Oh wie schön diese Selbsterkenntnis, ist ja bekanntlich der Weg zur Besserung.
Nur a Viertele noch und wir sind dabei uns die Waage zu halten.

Gratuliere Wallenstein.
taifun hat geschrieben: Wäre es zu belligerent, zu fragen, ob du nur ein kärgliches Viertel bietest?
Du verstehst mich miss, eine Miss Universum oder eine Professorin sind für mich nicht die Verkörperung von "voller Weiblichkeit".

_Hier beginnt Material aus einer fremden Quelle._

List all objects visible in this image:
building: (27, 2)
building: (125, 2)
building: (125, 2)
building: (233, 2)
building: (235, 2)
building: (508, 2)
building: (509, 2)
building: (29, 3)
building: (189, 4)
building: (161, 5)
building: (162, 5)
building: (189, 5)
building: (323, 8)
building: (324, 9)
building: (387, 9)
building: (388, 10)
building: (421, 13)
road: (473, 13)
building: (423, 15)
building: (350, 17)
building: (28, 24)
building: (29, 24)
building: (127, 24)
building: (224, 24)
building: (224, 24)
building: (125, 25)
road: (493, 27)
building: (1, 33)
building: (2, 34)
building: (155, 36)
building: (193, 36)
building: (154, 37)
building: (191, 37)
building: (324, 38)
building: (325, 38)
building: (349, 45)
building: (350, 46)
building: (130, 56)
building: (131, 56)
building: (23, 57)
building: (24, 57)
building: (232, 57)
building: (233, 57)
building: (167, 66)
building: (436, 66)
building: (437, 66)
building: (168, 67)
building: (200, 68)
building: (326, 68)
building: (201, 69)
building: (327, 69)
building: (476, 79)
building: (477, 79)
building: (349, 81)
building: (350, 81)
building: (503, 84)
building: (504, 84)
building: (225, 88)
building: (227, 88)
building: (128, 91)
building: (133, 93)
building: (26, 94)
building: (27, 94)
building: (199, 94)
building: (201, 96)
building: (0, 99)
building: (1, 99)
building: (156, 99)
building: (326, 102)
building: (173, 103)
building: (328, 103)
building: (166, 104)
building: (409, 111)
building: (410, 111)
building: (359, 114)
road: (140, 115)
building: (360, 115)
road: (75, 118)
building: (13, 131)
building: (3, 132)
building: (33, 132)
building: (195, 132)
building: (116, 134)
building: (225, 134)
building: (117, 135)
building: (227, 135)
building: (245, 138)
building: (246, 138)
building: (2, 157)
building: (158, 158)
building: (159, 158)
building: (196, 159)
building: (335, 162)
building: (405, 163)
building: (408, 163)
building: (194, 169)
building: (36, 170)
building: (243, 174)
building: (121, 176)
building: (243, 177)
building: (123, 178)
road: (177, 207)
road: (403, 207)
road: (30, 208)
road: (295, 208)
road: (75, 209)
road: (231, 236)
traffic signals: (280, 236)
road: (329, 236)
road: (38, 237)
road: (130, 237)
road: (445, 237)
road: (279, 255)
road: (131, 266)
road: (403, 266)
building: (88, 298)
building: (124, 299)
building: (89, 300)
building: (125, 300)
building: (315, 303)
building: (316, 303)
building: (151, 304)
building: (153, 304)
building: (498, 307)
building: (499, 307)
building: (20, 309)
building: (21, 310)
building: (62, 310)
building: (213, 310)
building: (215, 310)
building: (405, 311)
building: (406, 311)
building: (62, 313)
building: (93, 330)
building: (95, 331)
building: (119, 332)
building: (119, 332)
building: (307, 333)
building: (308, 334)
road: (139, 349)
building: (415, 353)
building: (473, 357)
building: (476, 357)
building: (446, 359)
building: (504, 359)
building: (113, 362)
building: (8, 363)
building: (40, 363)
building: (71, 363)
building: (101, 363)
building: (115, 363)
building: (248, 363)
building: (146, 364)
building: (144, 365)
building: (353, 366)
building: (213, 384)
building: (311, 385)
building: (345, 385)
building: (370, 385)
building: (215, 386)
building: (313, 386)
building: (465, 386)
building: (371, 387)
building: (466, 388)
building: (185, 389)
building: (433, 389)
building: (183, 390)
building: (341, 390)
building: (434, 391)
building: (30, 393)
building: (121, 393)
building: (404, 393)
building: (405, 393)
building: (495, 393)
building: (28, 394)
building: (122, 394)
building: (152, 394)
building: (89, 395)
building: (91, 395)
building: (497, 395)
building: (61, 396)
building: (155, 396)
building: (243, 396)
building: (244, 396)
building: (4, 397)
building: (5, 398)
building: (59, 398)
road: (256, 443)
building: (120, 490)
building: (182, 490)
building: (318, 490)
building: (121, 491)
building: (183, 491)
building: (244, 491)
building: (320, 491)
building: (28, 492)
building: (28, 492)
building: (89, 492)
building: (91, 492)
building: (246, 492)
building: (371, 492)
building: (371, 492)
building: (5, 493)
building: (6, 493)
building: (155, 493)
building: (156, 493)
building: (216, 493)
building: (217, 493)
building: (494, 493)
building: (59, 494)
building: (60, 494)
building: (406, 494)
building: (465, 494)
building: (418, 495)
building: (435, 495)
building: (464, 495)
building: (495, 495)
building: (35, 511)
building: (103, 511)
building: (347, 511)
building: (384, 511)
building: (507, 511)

"Das weibliche Weib" ist eine sinnliche Beurteilung. Einigen wir uns darauf: Wenn es mir begegnet, erkenne ich es. Du nicht?


Ja,taifun, Verzeihung,Du bietest natürlich im geistigen Ressort sicher mehr als 1/4  .Belligerent: wer kennt schon auf Anhieb diesen lateinischen Begriff? Nein,taifun, die Frage nach meinen Bruchteilen klassifiziere ich nicht als Kriegserklärung---nur beantworte ich sie nicht  !Die volle Weiblichkeit bildet sich bei Dir primär im sinnlichen Bereich ab.Das ist ja wie z.B. bei Hämorrhoiden kein Charakterfehler,wenn die Erotik diesen Vorrang genießt.Ich kann Dich durchaus verstehen,denn nichts Menschliches ist mit fremd.